Cabrillo paused for a second. “Have you looked in your den lately?”

“What den?” Overholt said, taking the bait.

“The den of vipers where you live,” Cabrillo said.

“So you’ll take the job?”

“Send me the details,” Cabrillo said. “I’ll leave in a few hours.”

“Don’t worry—this should be the easiest money the Corporation has made all year. Like a Christmas gift from an old friend.”

“Beware of friends bearing gifts,” Cabrillo said before disconnecting.

AN HOUR LATER, Juan Cabrillo was finishing his last-minute arrangements.

Kevin Nixon wiped his hands on a rag, then tossed it onto a bench in the Magic Shop. The Magic Shop was the department aboard the Oregonthat handled mission fabrications, equipment storage, specialized electronics, disguises and costumes. Nixon was the shop overseer as well as creative inventor.

“Without accurate measurement,” Nixon noted, “that’s the best I can do.”

“Looks great, Kevin,” Cabrillo said, taking the object and placing it in a box that he sealed with tape.

“Take these and these,” Nixon said, handing packets to Cabrillo.

Cabrillo slid the packets into the backpack.
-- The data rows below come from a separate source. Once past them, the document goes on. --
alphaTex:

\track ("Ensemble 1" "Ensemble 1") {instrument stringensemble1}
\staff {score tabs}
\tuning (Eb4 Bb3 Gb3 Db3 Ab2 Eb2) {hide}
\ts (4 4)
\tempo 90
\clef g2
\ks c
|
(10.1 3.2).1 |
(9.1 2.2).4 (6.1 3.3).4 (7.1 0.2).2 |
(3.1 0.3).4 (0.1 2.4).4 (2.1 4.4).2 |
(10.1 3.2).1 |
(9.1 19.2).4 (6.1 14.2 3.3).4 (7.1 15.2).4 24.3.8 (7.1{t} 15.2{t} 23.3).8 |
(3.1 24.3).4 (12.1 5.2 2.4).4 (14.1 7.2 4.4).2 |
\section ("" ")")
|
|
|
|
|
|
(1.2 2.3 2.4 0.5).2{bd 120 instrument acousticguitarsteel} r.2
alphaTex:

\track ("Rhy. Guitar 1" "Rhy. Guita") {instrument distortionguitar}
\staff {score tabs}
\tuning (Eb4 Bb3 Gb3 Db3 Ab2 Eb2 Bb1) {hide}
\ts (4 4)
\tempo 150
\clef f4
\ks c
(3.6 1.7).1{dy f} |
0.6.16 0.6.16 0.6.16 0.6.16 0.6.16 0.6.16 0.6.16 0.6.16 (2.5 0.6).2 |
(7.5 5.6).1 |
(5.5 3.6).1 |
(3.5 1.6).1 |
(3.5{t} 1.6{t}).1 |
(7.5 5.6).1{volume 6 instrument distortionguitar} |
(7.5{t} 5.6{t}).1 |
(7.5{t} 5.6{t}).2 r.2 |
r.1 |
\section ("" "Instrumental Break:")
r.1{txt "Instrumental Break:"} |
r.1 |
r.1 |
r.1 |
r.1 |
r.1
“Okay,” Nixon said, “you have cold-weather clothes, communications gear, survival food and whatever else I thought you might need. Good luck.”

“Thanks,” Cabrillo said. “Now I need to head topside and talk to Hanley.”

Less than an hour later, after making sure Max Hanley, Cabrillo’s second in command, had the operation in Reykjavik progressing properly, Cabrillo caught a ride to the airport for his flight to Greenland. What seemed like a simple matter would grow increasingly complex.

By the time it was over, a nation would be threatened, and people would die.